§ TASK REQUIREMENTS: From the records, report how many lines hold the word "AperFunction", with the number as the sole reply.
----
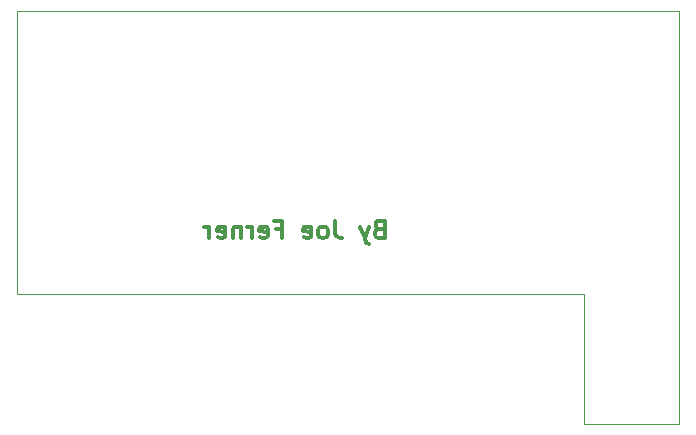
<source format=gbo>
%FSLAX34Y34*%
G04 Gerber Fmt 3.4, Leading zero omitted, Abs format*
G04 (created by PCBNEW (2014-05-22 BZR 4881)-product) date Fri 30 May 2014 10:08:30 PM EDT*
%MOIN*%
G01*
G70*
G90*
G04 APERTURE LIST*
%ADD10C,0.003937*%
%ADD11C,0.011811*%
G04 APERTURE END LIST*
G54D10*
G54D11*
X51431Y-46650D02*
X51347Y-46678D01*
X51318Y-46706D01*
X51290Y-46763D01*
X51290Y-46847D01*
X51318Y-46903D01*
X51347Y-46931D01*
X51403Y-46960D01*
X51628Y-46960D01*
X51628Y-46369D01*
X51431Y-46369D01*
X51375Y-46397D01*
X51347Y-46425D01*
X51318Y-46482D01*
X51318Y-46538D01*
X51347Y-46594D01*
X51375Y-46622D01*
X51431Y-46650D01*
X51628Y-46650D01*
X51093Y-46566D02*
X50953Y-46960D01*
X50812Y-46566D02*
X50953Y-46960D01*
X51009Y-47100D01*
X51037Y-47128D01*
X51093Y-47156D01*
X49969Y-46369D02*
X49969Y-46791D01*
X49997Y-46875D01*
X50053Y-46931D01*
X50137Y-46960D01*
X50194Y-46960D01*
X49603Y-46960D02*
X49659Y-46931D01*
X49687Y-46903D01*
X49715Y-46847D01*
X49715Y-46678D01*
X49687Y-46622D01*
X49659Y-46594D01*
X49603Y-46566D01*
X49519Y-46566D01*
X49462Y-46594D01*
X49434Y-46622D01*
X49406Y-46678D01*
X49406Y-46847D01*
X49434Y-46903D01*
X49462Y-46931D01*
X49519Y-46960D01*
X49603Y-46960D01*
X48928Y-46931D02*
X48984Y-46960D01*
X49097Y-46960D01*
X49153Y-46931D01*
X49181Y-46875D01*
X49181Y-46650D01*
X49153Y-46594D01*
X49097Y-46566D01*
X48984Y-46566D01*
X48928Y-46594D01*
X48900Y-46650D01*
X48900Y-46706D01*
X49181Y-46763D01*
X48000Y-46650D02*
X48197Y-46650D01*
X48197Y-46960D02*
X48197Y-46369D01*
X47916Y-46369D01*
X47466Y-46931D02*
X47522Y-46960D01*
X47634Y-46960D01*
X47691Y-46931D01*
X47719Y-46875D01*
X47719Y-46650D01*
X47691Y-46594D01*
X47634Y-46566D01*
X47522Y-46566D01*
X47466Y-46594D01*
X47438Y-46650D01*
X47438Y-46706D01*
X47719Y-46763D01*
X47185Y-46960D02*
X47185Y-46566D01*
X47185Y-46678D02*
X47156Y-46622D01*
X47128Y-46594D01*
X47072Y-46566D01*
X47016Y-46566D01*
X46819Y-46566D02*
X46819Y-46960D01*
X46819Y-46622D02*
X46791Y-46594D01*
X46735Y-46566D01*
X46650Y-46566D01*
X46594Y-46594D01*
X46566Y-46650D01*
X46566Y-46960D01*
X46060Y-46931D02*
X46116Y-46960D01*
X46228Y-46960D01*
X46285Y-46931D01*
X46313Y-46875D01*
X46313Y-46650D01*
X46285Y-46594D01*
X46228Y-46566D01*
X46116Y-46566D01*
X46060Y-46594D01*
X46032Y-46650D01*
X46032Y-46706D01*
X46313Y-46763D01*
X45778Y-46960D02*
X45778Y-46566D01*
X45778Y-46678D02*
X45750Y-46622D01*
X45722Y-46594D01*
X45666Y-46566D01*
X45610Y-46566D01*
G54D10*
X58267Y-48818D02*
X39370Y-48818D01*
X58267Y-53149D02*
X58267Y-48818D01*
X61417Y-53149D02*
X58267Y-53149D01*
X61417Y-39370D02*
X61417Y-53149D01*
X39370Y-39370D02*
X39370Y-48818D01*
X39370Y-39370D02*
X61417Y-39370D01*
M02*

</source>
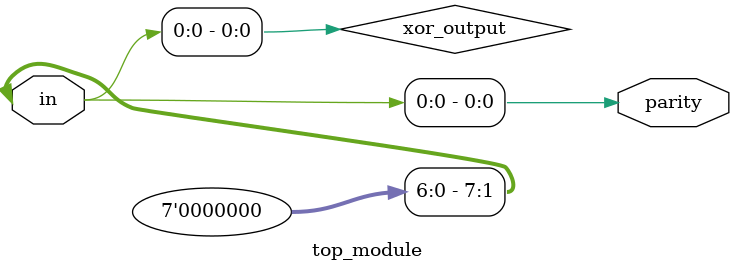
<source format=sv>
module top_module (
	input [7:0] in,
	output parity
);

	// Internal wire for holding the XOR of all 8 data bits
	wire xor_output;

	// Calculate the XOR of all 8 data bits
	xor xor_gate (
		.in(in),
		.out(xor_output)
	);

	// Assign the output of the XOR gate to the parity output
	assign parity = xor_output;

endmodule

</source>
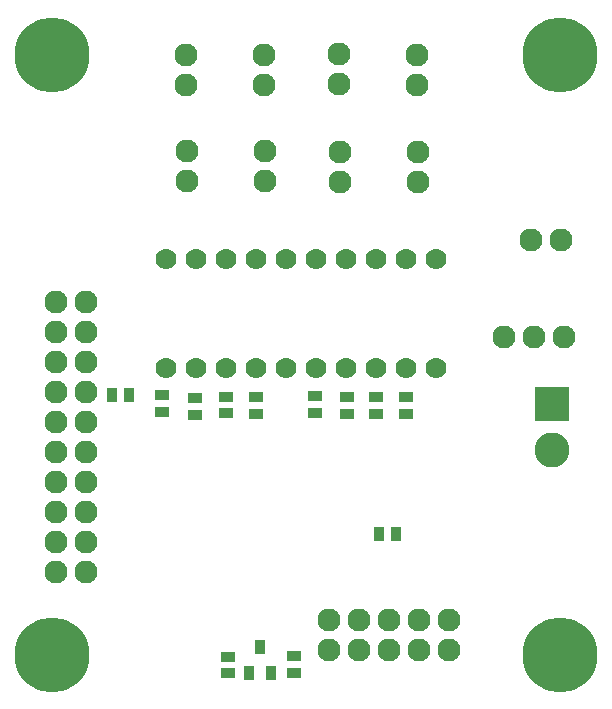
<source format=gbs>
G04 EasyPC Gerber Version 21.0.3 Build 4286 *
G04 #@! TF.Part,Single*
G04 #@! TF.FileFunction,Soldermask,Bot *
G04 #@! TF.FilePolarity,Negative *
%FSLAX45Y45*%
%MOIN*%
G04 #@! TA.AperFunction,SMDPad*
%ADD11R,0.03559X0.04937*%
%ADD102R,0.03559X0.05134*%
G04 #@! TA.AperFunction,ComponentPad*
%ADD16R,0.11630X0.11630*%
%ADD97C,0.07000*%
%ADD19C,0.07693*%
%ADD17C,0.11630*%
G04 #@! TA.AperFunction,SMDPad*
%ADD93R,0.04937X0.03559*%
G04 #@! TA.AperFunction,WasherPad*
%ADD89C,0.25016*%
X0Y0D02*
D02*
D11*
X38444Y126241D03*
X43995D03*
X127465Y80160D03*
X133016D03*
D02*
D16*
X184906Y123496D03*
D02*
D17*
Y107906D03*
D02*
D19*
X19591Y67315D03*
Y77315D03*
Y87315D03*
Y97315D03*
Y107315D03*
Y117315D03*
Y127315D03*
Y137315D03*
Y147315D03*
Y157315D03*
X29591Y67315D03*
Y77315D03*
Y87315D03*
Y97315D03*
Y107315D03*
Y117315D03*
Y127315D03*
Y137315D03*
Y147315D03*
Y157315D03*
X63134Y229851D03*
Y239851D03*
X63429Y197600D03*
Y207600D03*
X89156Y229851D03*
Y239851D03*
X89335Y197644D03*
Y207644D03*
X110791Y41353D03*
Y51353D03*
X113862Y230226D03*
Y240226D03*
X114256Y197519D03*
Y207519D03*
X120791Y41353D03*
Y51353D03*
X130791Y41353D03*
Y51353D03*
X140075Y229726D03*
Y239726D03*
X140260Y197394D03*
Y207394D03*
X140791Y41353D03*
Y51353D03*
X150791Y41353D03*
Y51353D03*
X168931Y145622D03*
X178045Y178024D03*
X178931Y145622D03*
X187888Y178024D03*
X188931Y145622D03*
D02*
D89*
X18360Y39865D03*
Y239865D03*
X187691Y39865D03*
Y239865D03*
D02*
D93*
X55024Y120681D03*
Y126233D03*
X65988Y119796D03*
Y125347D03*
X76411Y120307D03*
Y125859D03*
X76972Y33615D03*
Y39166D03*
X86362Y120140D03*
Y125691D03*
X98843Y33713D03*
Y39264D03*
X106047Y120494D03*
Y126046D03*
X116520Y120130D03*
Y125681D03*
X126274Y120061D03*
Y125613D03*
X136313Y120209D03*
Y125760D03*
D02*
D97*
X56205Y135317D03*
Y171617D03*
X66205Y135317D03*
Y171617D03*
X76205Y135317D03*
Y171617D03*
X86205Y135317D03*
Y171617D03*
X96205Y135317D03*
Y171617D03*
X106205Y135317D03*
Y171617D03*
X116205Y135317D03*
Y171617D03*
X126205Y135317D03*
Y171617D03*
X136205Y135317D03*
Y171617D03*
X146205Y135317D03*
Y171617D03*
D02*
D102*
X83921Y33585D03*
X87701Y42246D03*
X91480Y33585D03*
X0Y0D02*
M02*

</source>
----
§ TASK SOLUTION: 4